_PETIKAN TEKS:_
Penulis menggambarkan bagaimana prinsip ini bisa dipraktikkan dalam kehidupan sehari-hari. Misalnya, menghadapi ujian di kelas, presentasi di kantor, atau negosiasi dengan klien. Setiap situasi menantang membutuhkan mental juang, bukan sekadar kemampuan berbicara.

Dengan pendekatan ini, public speaking tidak lagi dipandang sebagai keterampilan teknis semata, tetapi juga latihan karakter.

Bab kedelapan dan kesembilan semakin memperkuat kerangka praktis. Penulis menekankan pentingnya praktik berulang, latihan terarah, serta mengenali audiens sebelum tampil. Ia memperkenalkan konsep BBM (Bergaul, Berdiskusi, Membaca) sebagai modal utama menavigasi belantara public speaking.

Tanpa bergaul, wawasan pembicara akan sempit. Tanpa berdiskusi, ide-ide tidak terasah. Tanpa membaca, kata-kata kehilangan bobot. Konsep ini sederhana, tetapi sangat relevan di era banjir informasi. Banyak orang yang ingin tampil meyakinkan di panggung, tetapi tidak menyiapkan bahan bacaan atau wawasan yang cukup. Penulis mengingatkan bahwa isi berbicara sama pentingnya dengan gaya berbicara.

Puncak perjalanan buku ini ada pada bab kesepuluh, yang membahas transformasi besar dari kecemasan menjadi kekuatan. Penulis tidak menutupi kenyataan bahwa rasa gugup tidak pernah sepenuhnya hilang. Bahkan pembicara hebat sekalipun masih merasakannya. Bedanya, mereka mampu mengelola kecemasan itu menjadi energi positif.

Bab ini menghadirkan langkah-langkah transformatif untuk mengubah gugup menjadi percaya diri, antara lain dengan mengenali akar kecemasan, melakukan persiapan mental, serta membangun mentalitas pembelajar.

Penulis menutup bukunya dengan seruan bahwa menjadi pembicara hebat bukanlah tujuan akhir, melainkan perjalanan seumur hidup untuk terus belajar, berbagi, dan menginspirasi.

Kekuatan utama buku ini terletak pada gaya bahasa yang sederhana, hangat, dan mudah dicerna. Dr. Sumartono tidak menggunakan istilah komunikasi yang rumit atau teori komunikasi yang kaku. Ia lebih memilih pendekatan populer, penuh analogi, dan dekat dengan pengalaman sehari-hari.

Hal ini membuat pembaca merasa diajak ngobrol, bukan diajar. Di sisi lain, buku ini tidak sekadar berisi motivasi kosong. Ada banyak tips praktis yang bisa langsung diterapkan, mulai dari latihan pernapasan sebelum tampil, teknik membuka pidato, hingga cara menghadapi audiens yang sulit.

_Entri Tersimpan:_

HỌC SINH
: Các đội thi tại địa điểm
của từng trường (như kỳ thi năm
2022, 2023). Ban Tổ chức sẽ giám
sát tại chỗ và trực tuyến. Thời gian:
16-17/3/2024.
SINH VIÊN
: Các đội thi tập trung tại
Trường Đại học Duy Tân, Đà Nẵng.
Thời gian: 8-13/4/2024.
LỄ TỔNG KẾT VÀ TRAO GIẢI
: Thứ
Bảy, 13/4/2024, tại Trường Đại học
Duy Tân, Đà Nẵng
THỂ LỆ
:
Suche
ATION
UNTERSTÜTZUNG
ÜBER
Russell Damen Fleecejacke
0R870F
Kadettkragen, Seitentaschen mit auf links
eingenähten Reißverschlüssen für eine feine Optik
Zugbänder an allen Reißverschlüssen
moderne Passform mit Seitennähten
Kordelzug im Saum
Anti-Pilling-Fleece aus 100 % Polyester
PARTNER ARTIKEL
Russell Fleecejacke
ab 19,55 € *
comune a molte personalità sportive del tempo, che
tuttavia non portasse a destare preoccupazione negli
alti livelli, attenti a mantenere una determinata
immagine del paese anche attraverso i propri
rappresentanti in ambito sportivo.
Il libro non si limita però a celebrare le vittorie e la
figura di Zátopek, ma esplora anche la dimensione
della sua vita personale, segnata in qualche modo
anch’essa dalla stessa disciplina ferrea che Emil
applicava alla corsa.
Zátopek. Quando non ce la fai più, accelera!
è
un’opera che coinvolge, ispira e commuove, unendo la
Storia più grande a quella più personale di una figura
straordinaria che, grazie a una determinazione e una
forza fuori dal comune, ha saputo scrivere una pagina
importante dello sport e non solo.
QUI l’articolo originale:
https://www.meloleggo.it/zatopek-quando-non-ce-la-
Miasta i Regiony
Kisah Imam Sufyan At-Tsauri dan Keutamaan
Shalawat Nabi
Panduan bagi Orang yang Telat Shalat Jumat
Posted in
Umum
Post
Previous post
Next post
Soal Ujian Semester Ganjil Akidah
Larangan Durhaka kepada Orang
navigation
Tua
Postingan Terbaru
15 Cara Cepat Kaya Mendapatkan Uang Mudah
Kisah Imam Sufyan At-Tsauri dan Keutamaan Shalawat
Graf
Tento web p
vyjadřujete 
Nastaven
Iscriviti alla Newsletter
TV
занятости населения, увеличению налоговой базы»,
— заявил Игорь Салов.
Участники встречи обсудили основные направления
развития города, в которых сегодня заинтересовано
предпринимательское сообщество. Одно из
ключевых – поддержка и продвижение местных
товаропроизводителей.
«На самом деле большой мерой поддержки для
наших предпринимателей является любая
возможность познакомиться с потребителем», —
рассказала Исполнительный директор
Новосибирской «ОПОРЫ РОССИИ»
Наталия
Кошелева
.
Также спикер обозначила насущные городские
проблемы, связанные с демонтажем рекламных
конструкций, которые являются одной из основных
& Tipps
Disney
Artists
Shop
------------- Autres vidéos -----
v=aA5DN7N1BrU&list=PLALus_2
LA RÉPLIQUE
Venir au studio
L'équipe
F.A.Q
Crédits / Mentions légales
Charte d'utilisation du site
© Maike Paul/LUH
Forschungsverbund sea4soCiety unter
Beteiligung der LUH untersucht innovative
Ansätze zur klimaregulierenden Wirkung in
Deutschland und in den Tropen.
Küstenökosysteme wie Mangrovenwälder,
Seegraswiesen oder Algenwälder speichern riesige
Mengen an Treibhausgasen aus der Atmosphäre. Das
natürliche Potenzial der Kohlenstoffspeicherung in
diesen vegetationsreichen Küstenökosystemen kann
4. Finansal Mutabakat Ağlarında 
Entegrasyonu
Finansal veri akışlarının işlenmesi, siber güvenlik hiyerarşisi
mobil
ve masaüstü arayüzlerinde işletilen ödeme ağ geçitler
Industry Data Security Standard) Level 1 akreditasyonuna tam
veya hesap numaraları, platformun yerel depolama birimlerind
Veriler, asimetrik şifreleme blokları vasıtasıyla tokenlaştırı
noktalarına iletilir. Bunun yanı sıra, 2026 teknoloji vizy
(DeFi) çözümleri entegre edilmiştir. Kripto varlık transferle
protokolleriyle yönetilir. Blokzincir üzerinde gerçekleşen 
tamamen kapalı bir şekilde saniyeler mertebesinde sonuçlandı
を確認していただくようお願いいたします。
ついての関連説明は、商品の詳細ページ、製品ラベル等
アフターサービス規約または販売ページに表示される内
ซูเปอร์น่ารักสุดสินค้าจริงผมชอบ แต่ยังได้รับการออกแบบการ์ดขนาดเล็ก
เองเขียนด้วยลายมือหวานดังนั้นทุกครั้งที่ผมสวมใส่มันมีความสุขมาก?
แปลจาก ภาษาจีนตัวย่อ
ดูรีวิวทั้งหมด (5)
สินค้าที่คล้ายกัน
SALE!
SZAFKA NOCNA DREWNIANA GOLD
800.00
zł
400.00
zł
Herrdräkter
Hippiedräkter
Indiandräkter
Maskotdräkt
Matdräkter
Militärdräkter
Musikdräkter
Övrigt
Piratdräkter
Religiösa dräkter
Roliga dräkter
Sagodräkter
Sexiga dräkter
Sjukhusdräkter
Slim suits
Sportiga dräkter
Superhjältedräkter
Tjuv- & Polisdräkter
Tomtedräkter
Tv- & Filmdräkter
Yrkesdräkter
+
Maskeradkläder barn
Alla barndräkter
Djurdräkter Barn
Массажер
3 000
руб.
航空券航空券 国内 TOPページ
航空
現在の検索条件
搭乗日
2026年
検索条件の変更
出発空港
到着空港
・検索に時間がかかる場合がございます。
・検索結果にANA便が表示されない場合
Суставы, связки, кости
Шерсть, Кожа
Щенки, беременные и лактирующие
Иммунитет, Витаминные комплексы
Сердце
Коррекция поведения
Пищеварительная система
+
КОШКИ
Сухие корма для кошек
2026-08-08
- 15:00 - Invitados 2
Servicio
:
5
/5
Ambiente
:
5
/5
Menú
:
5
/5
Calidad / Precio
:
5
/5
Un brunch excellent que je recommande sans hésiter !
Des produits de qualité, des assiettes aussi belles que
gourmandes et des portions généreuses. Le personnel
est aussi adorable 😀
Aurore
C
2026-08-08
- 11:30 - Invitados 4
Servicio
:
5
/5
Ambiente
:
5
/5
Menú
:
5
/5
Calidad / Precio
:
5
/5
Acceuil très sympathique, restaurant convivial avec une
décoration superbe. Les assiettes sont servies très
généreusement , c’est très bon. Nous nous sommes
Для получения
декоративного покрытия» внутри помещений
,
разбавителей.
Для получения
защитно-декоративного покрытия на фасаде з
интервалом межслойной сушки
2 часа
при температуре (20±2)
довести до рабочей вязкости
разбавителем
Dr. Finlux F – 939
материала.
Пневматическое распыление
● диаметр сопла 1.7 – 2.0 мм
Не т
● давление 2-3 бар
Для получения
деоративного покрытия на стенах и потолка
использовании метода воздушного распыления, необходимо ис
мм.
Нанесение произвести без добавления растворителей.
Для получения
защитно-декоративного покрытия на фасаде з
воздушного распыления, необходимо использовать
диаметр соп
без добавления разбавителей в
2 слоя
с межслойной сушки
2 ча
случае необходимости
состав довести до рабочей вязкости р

_TUGAS DAN LATIHAN:_
1 – Jawab pertanyaan berikut berdasarkan ulasan buku tentang public speaking.
(a) Apa kepanjangan konsep BBM yang diperkenalkan penulis?
(b) Bab keberapa yang membahas transformasi dari kecemasan menjadi kekuatan?
(c) Tips praktis apa saja yang disebutkan bisa langsung diterapkan?
2 – Teruskan ulasan buku tentang public speaking mulai setelah kalimat terakhirnya.

_JAWABAN TUGAS:_
1 –
(a) Bergaul, Berdiskusi, Membaca.
(b) Bab kesepuluh.
(c) Latihan pernapasan sebelum tampil, teknik membuka pidato, dan cara menghadapi audiens yang sulit.

2 –
Selain itu, kisah inspiratif yang diselipkan di berbagai bab membuat buku ini tidak monoton. Pembaca bisa merasakan bahwa public speaking bukan hanya teori, melainkan pengalaman nyata yang bisa mengubah hidup seseorang.

Konsep FIGHT dan BBM juga menjadi ciri khas buku ini, menawarkan kerangka kerja yang berbeda dibandingkan buku public speaking lain yang lebih fokus pada teknik teknis. Meski demikian, buku ini tentu memiliki keterbatasan.

Beberapa pembaca mungkin berharap penjelasan lebih mendetail tentang aspek teknis seperti penggunaan visual dalam presentasi, pengelolaan panggung, atau latihan vokal. Buku ini lebih condong ke arah motivasional dan inspiratif, sehingga pembaca yang mencari manual teknis bisa merasa belum sepenuhnya terjawab.

Namun, jika dipahami sebagai buku motivasi sekaligus panduan praktis awal, Hipnotis Public Speaking sangat layak dijadikan rujukan. Buku ini relevan bagi mahasiswa, profesional muda, karyawan, pengusaha, bahkan ibu rumah tangga yang ingin tampil percaya diri di forum sosial.

Dalam era media sosial dan komunikasi digital, public speaking bukan hanya soal pidato di panggung fisik, tetapi juga kemampuan menyampaikan pesan lewat layar, video, atau platform daring. Pesan utama buku ini tetap sama: keberanian berbicara lahir dari keberanian mengelola rasa takut.

Secara keseluruhan, Hipnotis Public Speaking adalah buku yang inspiratif, aplikatif, dan membangkitkan semangat.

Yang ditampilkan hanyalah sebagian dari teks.